Le bitcoin n’a jamais été aussi dur à miner. Depuis le 23 octobre 2022, la difficulté du bitcoin a été recalculée, et elle vient d’atteindre un nouveau record : elle est désormais de 36,835 trillions de hash. C’est loin d’être anecdotique : cela signifie que pour miner un bitcoin, les ordinateurs doivent avoir un hashrate extrêmement haut pour pouvoir répondre aux équations nécessaires à la production de crypto-monnaie.

La difficulté du bitcoin et le hashrate sont des indices très importants à prendre en compte dans l’industrie de la crypto-monnaie. Le fait que la difficulté ait atteint un nouveau record est une très bonne nouvelle pour tout le milieu, car cela montre que les mineurs sont toujours bien présents. Alors que le bitcoin est à un niveau très bas et qu’il risque encore de redescendre, c’est même un soulagement pour toute une partie de l’industrie.

La difficulté du bitcoin n'a jamais été aussi élevée // Source : Canva
La difficulté du bitcoin n’a jamais été aussi élevée. // Source : Canva

Pourquoi la difficulté du bitcoin est une donnée importante

Afin de mieux comprendre l’importance de la nouvelle, il est nécessaire de rappeler que le niveau de difficulté du bitcoin change. Ce dernier est mis à jour tous les 2 016 blocs, soit à peu près toutes les deux semaines. À ce moment-là, les équations sont adaptées à la puissance de calcul du réseau : plus il y a d’ordinateurs qui travaillent, plus la puissance (ou hashrate) est élevée, plus la difficulté doit être augmentée.

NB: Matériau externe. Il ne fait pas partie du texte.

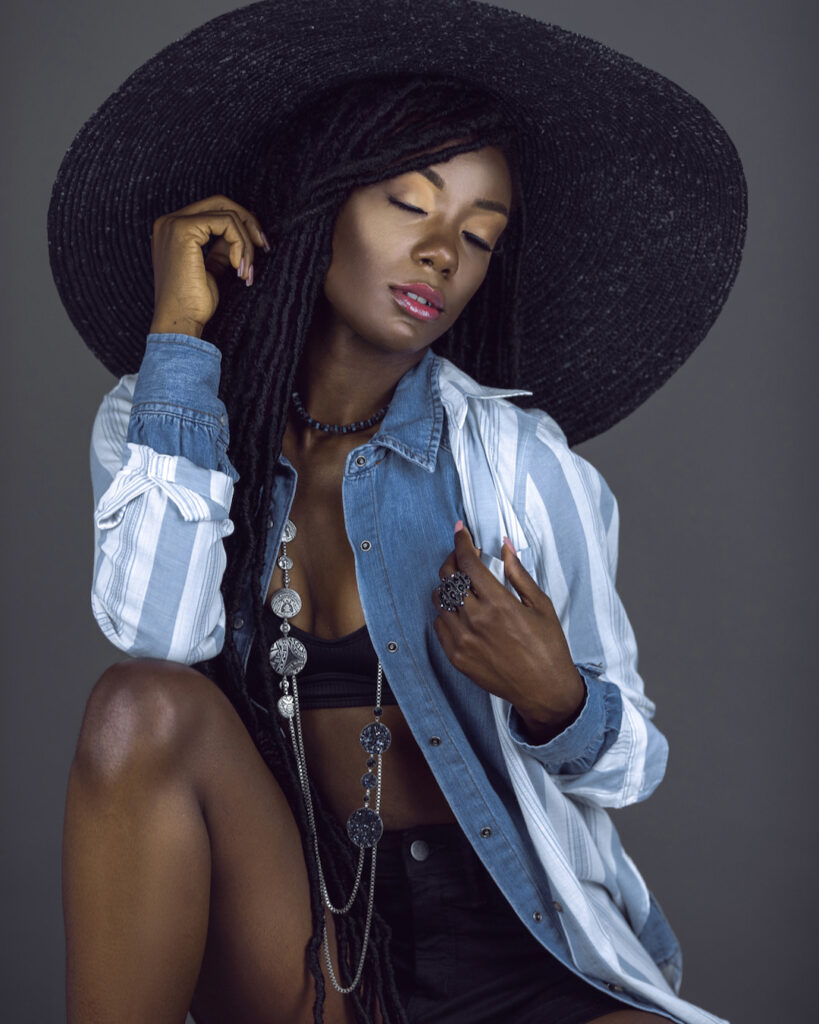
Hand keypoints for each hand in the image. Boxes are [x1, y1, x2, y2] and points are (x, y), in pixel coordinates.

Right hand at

Un nouveau bloc sur la blockchain du bitcoin ne peut être créé que toutes les dix minutes, d’après les règles de la crypto-monnaie. Afin de pouvoir respecter cette règle, la difficulté des équations doit s’adapter à la puissance disponible sur le réseau : plus il y a de mineurs, plus les équations doivent être dures. À l’inverse, moins il y a en a, plus la difficulté doit être revue à la baisse. C’est d’ailleurs ce qu’il s’est passé en juin 2021 lorsque la Chine a interdit le minage, alors que le pays représentait une grande partie du hashrate mondial : la difficulté du minage a baissé.

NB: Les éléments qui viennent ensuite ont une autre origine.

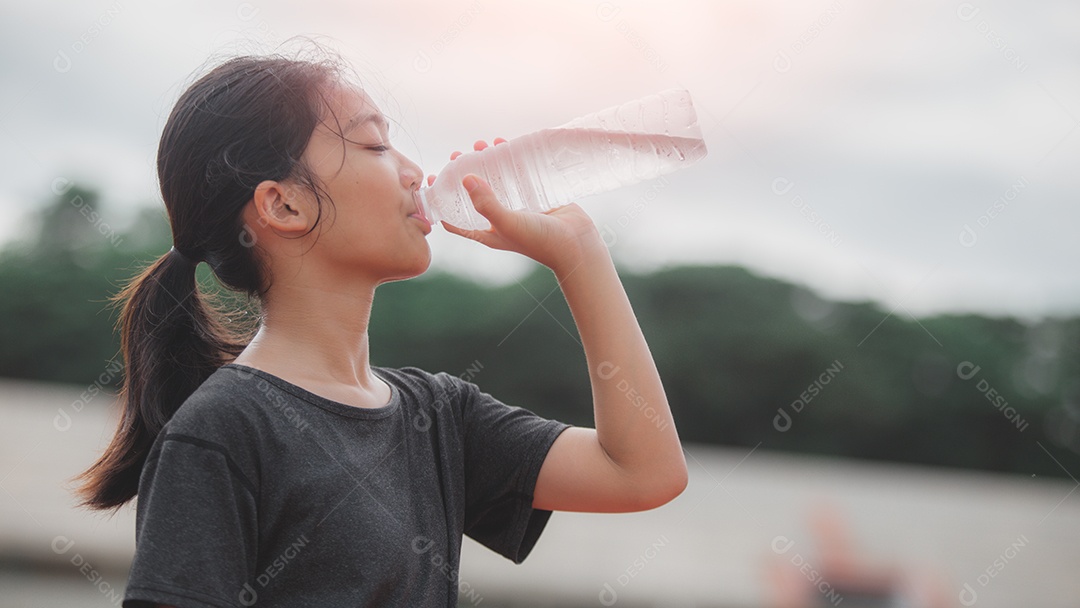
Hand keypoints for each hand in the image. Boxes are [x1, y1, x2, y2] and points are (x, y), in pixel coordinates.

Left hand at [439, 139, 606, 274]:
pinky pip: (517, 173)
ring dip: (486, 162)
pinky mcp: (534, 195)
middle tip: (458, 155)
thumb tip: (465, 178)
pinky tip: (504, 144)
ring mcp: (517, 206)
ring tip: (480, 145)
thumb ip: (486, 203)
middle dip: (464, 174)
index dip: (441, 202)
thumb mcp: (507, 223)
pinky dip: (509, 159)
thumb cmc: (540, 241)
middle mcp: (499, 218)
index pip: (455, 219)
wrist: (577, 244)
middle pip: (474, 194)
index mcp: (487, 232)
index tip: (433, 180)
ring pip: (495, 180)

On observe ainsi depuis le début de l’histoire du bitcoin que la difficulté de ce dernier a progressivement augmenté. Selon les données du site BTC.com, la difficulté du bitcoin était de 1 hash à son lancement en 2009. En 2013, elle avait déjà atteint 4 367 876 hash, et en janvier 2019, elle était de 1 trillion de hash.

La difficulté du bitcoin a augmenté au fil des années // Source : BTC.com
La difficulté du bitcoin a augmenté au fil des années. // Source : BTC.com

Le fait que la difficulté du bitcoin augmente est donc une bonne nouvelle : elle montre qu’il y a encore plus de mineurs sur le réseau du bitcoin qu’auparavant. Et, plus il y a de mineurs, plus cela veut dire que la blockchain du bitcoin est sécurisée.

Cela montre surtout que l’industrie du minage attire encore, une information qui peut paraitre étonnante. Le prix du bitcoin est en baisse depuis près d’un an : après avoir atteint son record, à plus de 64 000 dollars, il se vend maintenant pour moins de 20 000 dollars — un niveau qu’il n’avait plus connu depuis 2020.

Cette chute impressionnante du prix du bitcoin en a dégouté plus d’un : le nombre d’arnaques a également radicalement chuté. Il semblerait que cela ne soit pas le cas pour les mineurs.